Soak the chickpeas with water overnight or for at least 8 hours. You want to cover the beans with about 2 inches of water. The chickpeas expand as it soaks, so be sure to use a large enough bowl for soaking. Before cooking the chickpeas, drain the water and rinse the beans.
STOVETOP METHOD: Transfer the soaked chickpeas to a large saucepan or a small pot. Cover the chickpeas with water by 2 inches. Add the garlic, bay leaves, and salt. Bring the water to boil, then reduce the heat slightly and simmer for 20 to 25 minutes for firmer beans, 40 to 50 minutes for softer beans.
SLOW COOKER METHOD: Transfer the soaked beans and cover with 6 cups of water, garlic, bay leaves, and salt to a slow cooker. Cook on high for 4 hours or on low for 8 hours.

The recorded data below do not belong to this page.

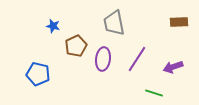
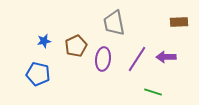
blue star: moved 9 px left, 15 px down; rotated 24 degrees counterclockwise
purple arrow: moved 7 px left, 10 px up; rotated 18 degrees clockwise
green line: moved 1 px left, 1 px up
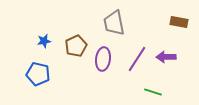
brown rectangle: rotated 12 degrees clockwise
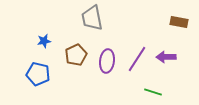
gray trapezoid: moved 22 px left, 5 px up
brown pentagon: moved 9 px down
purple ellipse: moved 4 px right, 2 px down
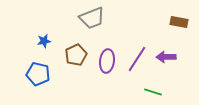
gray trapezoid: rotated 100 degrees counterclockwise
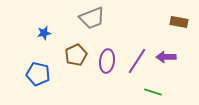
blue star: moved 8 px up
purple line: moved 2 px down
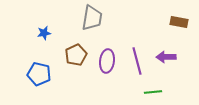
gray trapezoid: rotated 60 degrees counterclockwise
purple line: rotated 48 degrees counterclockwise
blue pentagon: moved 1 px right
green line: rotated 24 degrees counterclockwise
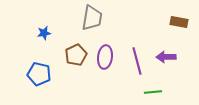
purple ellipse: moved 2 px left, 4 px up
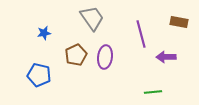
gray trapezoid: rotated 44 degrees counterclockwise
purple line: moved 4 px right, 27 px up
blue pentagon: moved 1 px down
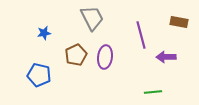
gray trapezoid: rotated 8 degrees clockwise
purple line: moved 1 px down
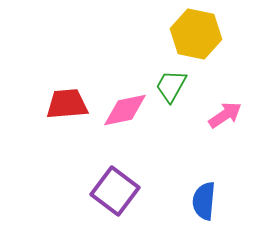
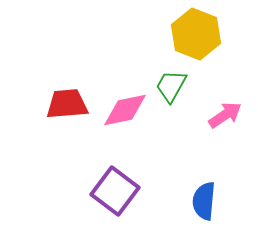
yellow hexagon: rotated 9 degrees clockwise
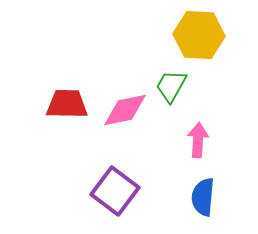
yellow hexagon: moved 3 px right, 1 px down; rotated 18 degrees counterclockwise
red trapezoid: rotated 6 degrees clockwise
pink arrow: moved 27 px left, 25 px down; rotated 52 degrees counterclockwise
blue semicircle: moved 1 px left, 4 px up
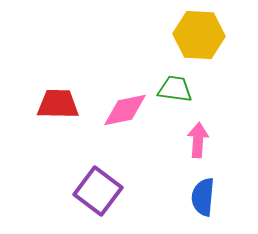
green trapezoid: moved 4 px right, 3 px down; rotated 69 degrees clockwise
red trapezoid: moved 9 px left
purple square: moved 17 px left
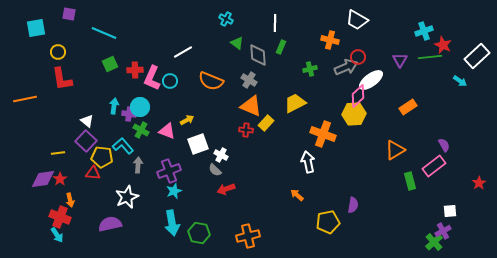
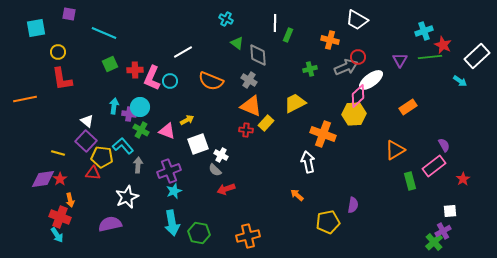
green rectangle at (281, 47): moved 7 px right, 12 px up
yellow line at (58, 153): rotated 24 degrees clockwise
red star at (479, 183): moved 16 px left, 4 px up
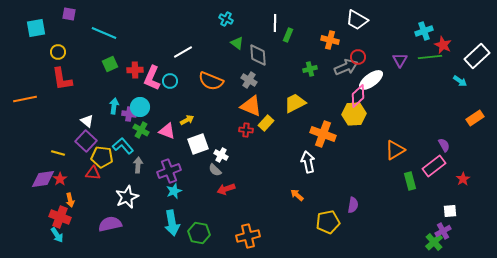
orange rectangle at (408, 107): moved 67 px right, 11 px down
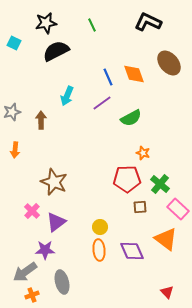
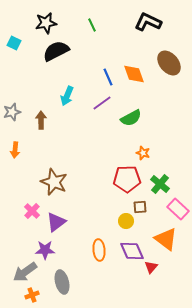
yellow circle: moved 26 px right, 6 px up
red triangle: moved 16 px left, 25 px up; rotated 24 degrees clockwise
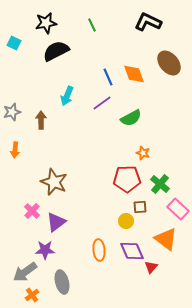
orange cross: rotated 16 degrees counterclockwise
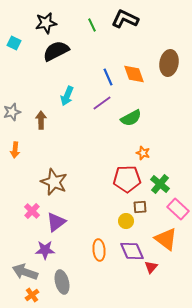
black L-shape: moved 23 px left, 3 px up
brown ellipse: rotated 50 degrees clockwise
gray arrow: rotated 55 degrees clockwise
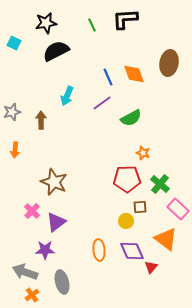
black L-shape: rotated 28 degrees counterclockwise
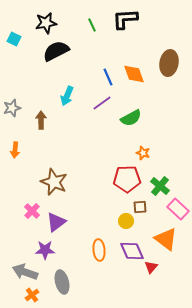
cyan square: moved 4 px up
gray star: moved 4 px up
green cross: moved 2 px down
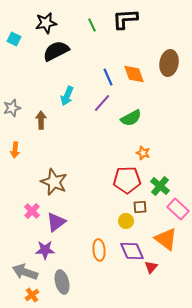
purple line: rotated 12 degrees counterclockwise
red pentagon: moved 1 px down
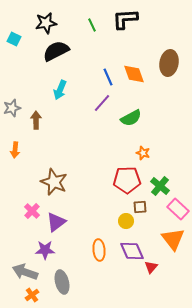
cyan arrow: moved 7 px left, 6 px up
brown arrow: moved 5 px left
orange triangle: moved 7 px right; rotated 15 degrees clockwise
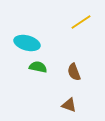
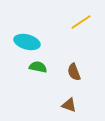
cyan ellipse: moved 1 px up
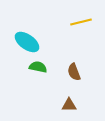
yellow line: rotated 20 degrees clockwise
cyan ellipse: rotated 20 degrees clockwise
brown triangle: rotated 21 degrees counterclockwise
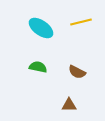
cyan ellipse: moved 14 px right, 14 px up
brown semicircle: moved 3 px right; rotated 42 degrees counterclockwise
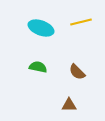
cyan ellipse: rotated 15 degrees counterclockwise
brown semicircle: rotated 18 degrees clockwise
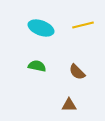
yellow line: moved 2 px right, 3 px down
green semicircle: moved 1 px left, 1 px up
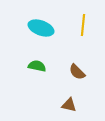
yellow line: rotated 70 degrees counterclockwise
brown triangle: rotated 14 degrees clockwise
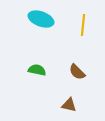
cyan ellipse: moved 9 px up
green semicircle: moved 4 px down
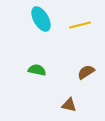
cyan ellipse: rotated 40 degrees clockwise
yellow line: moved 3 px left; rotated 70 degrees clockwise
brown semicircle: moved 9 px right; rotated 102 degrees clockwise
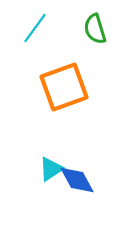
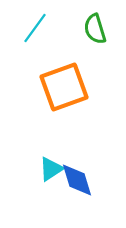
blue diamond: rotated 12 degrees clockwise
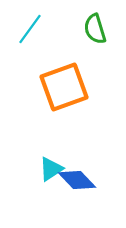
cyan line: moved 5 px left, 1 px down
blue diamond: rotated 27 degrees counterclockwise
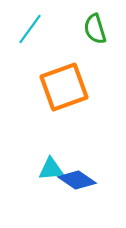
cyan triangle: rotated 28 degrees clockwise
blue diamond: rotated 12 degrees counterclockwise
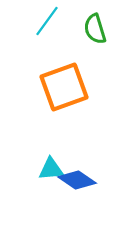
cyan line: moved 17 px right, 8 px up
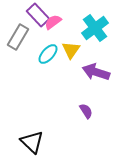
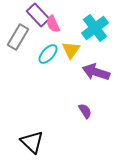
pink semicircle: moved 2 px down; rotated 78 degrees counterclockwise
purple semicircle: moved 1 px left
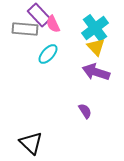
purple rectangle: moved 1 px right
gray rectangle: moved 7 px right, 8 px up; rotated 65 degrees clockwise
yellow triangle: moved 25 px right, 3 px up; rotated 18 degrees counterclockwise
black triangle: moved 1 px left, 1 px down
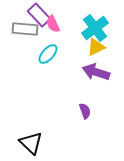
yellow triangle: rotated 48 degrees clockwise
purple semicircle: rotated 14 degrees clockwise
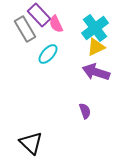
pink semicircle: moved 3 px right
gray rectangle: rotated 55 degrees clockwise
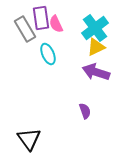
purple rectangle: moved 2 px right, 3 px down; rotated 35 degrees clockwise
cyan ellipse: rotated 65 degrees counterclockwise
black triangle: moved 2 px left, 4 px up; rotated 10 degrees clockwise
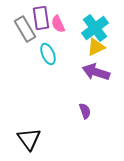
pink semicircle: moved 2 px right
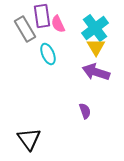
purple rectangle: moved 1 px right, 2 px up
yellow triangle: rotated 36 degrees counterclockwise
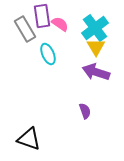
pink semicircle: moved 2 px right; rotated 150 degrees clockwise
black triangle: rotated 35 degrees counterclockwise
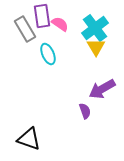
purple arrow: moved 6 px right, 17 px down; rotated 48 degrees counterclockwise
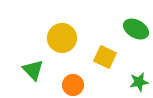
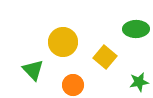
green ellipse: rotated 30 degrees counterclockwise
yellow circle: moved 1 px right, 4 px down
yellow square: rotated 15 degrees clockwise
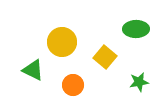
yellow circle: moved 1 px left
green triangle: rotated 20 degrees counterclockwise
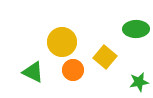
green triangle: moved 2 px down
orange circle: moved 15 px up
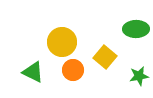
green star: moved 6 px up
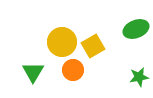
green ellipse: rotated 20 degrees counterclockwise
yellow square: moved 12 px left, 11 px up; rotated 20 degrees clockwise
green triangle: rotated 35 degrees clockwise
green star: moved 1 px down
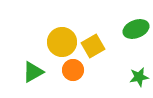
green triangle: rotated 30 degrees clockwise
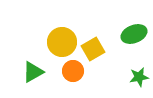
green ellipse: moved 2 px left, 5 px down
yellow square: moved 3 px down
orange circle: moved 1 px down
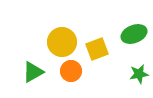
yellow square: moved 4 px right; rotated 10 degrees clockwise
orange circle: moved 2 px left
green star: moved 3 px up
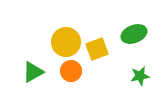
yellow circle: moved 4 px right
green star: moved 1 px right, 2 px down
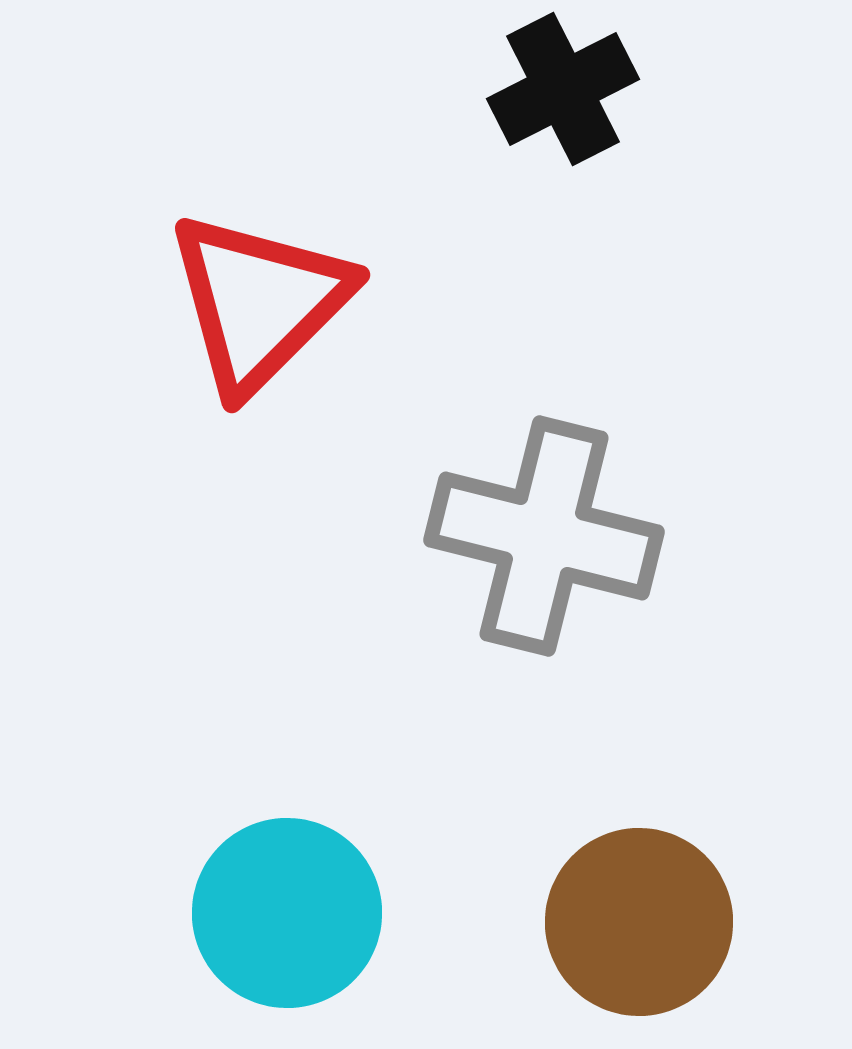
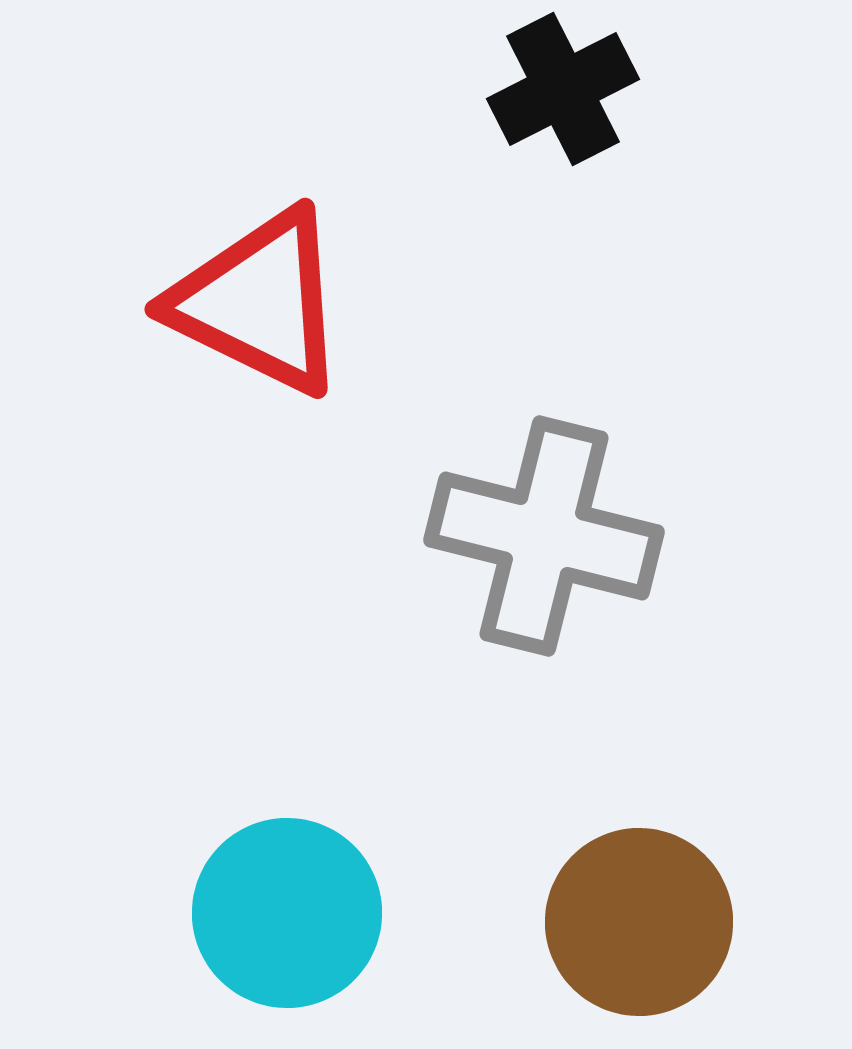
red triangle: rotated 49 degrees counterclockwise
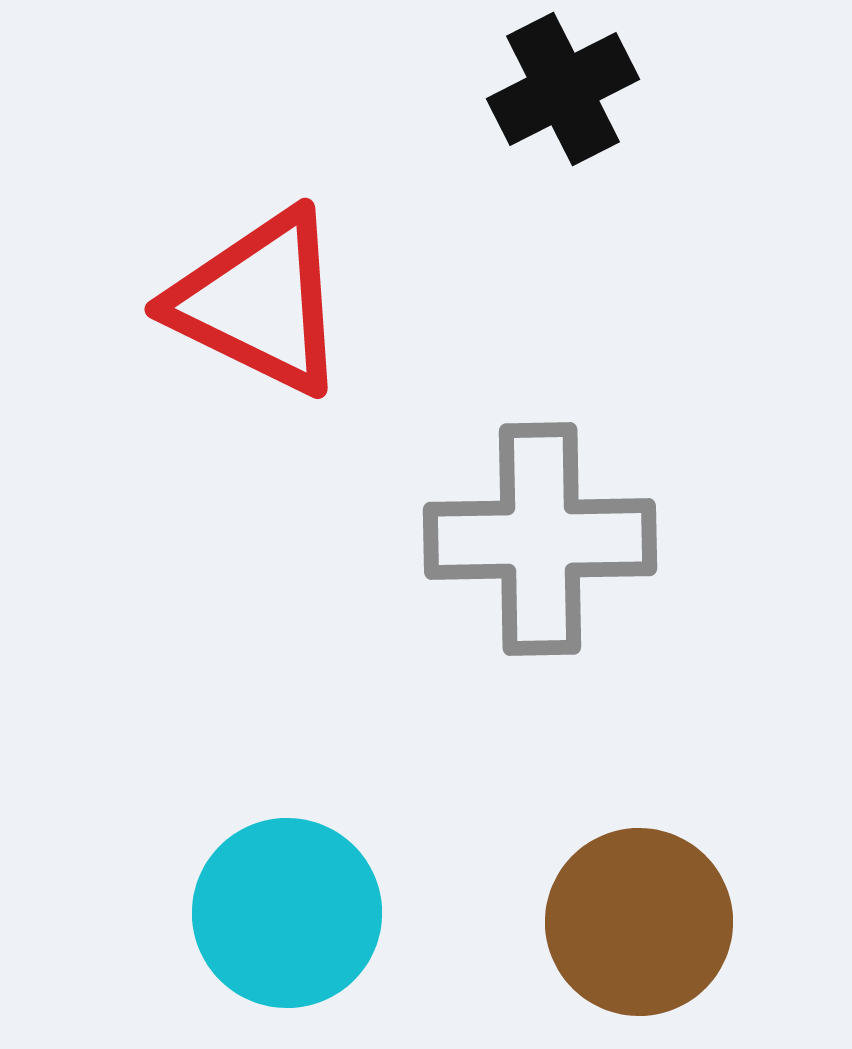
gray cross: moved 4 px left, 3 px down; rotated 15 degrees counterclockwise
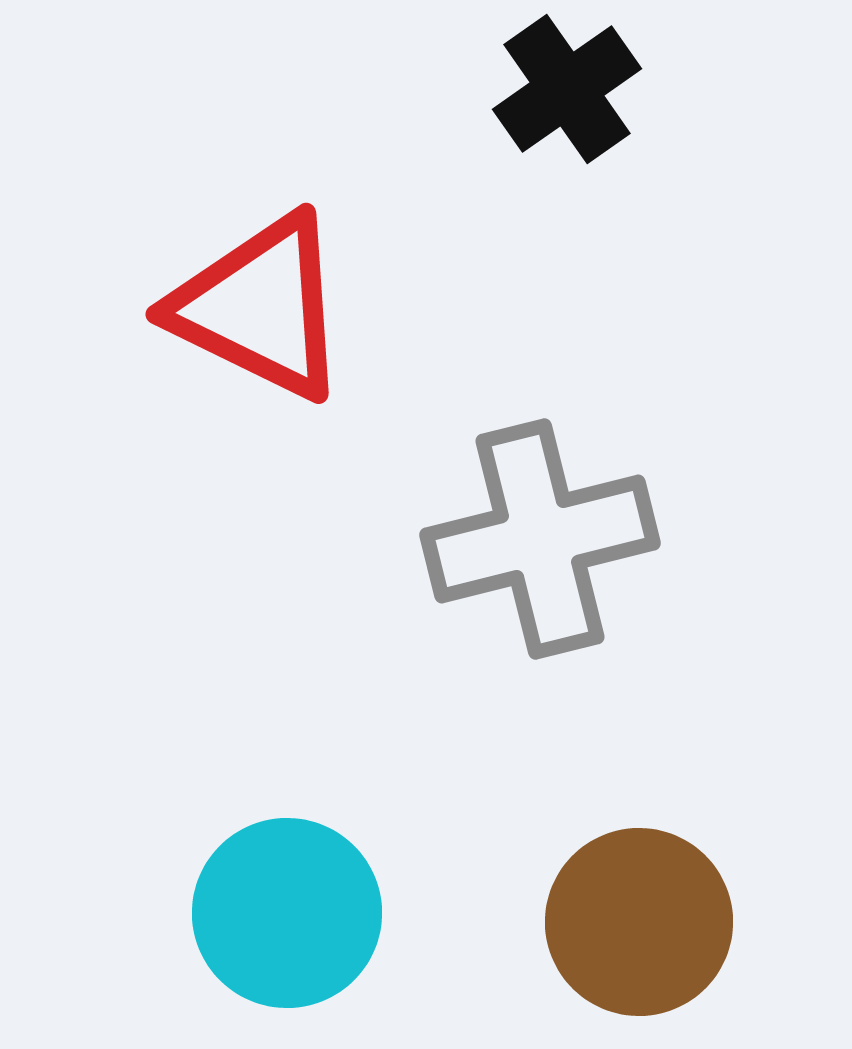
black cross: moved 4 px right; rotated 8 degrees counterclockwise
red triangle: moved 1 px right, 5 px down
gray cross: rotated 13 degrees counterclockwise
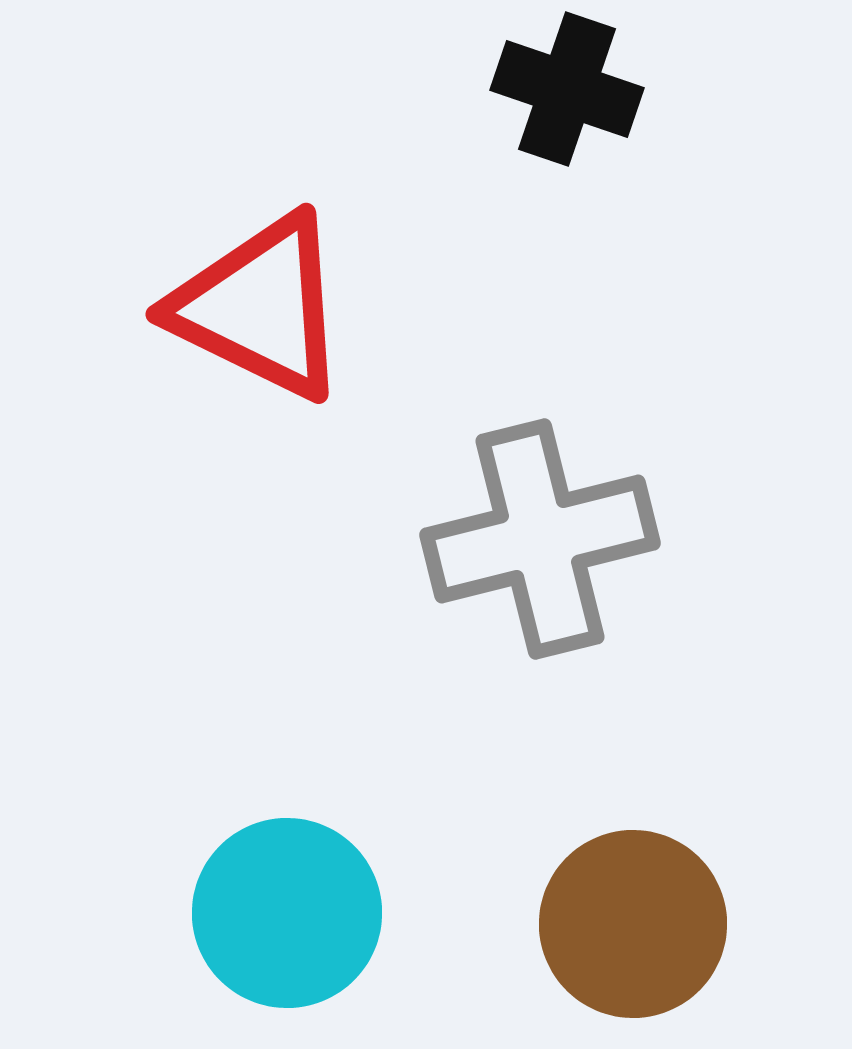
black cross: rotated 36 degrees counterclockwise
brown circle: moved 6 px left, 2 px down
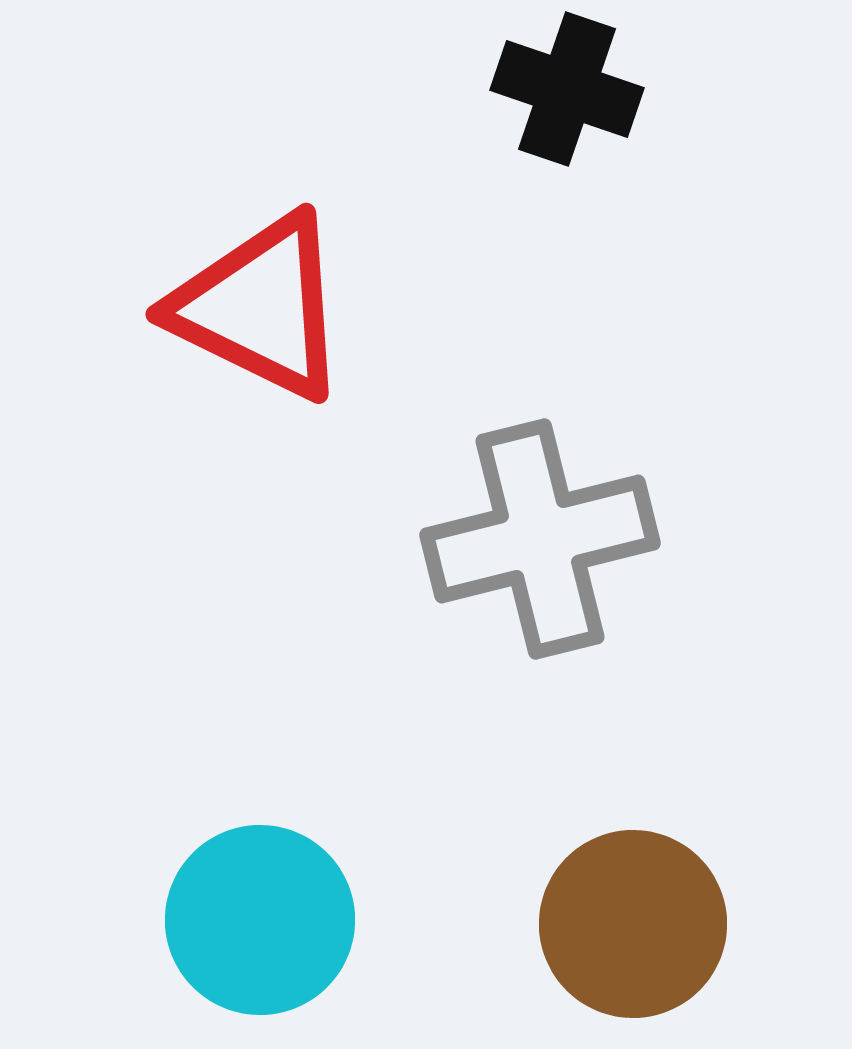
cyan circle: moved 27 px left, 7 px down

INSTANT POT METHOD: Transfer the soaked beans, 4 cups of water, garlic, bay leaves, and salt to an Instant Pot. Set the Instant Pot to manual mode, and cook on high pressure for 12 to 15 minutes, depending on whether you like them slightly more al dente or softer. If you cook them for 12 minutes, they'll have a slight crisp; 15 minutes is close to the texture of canned chickpeas. Once the cooking time is up, let the pressure naturally release for 10 minutes. Then, release any residual pressure and open the lid. If you are using unsoaked beans, you will need to cook the chickpeas for about 25 to 30 minutes. Let the pressure release naturally.
The beans will keep in the refrigerator for 4 to 5 days. You can also freeze chickpeas for a few months.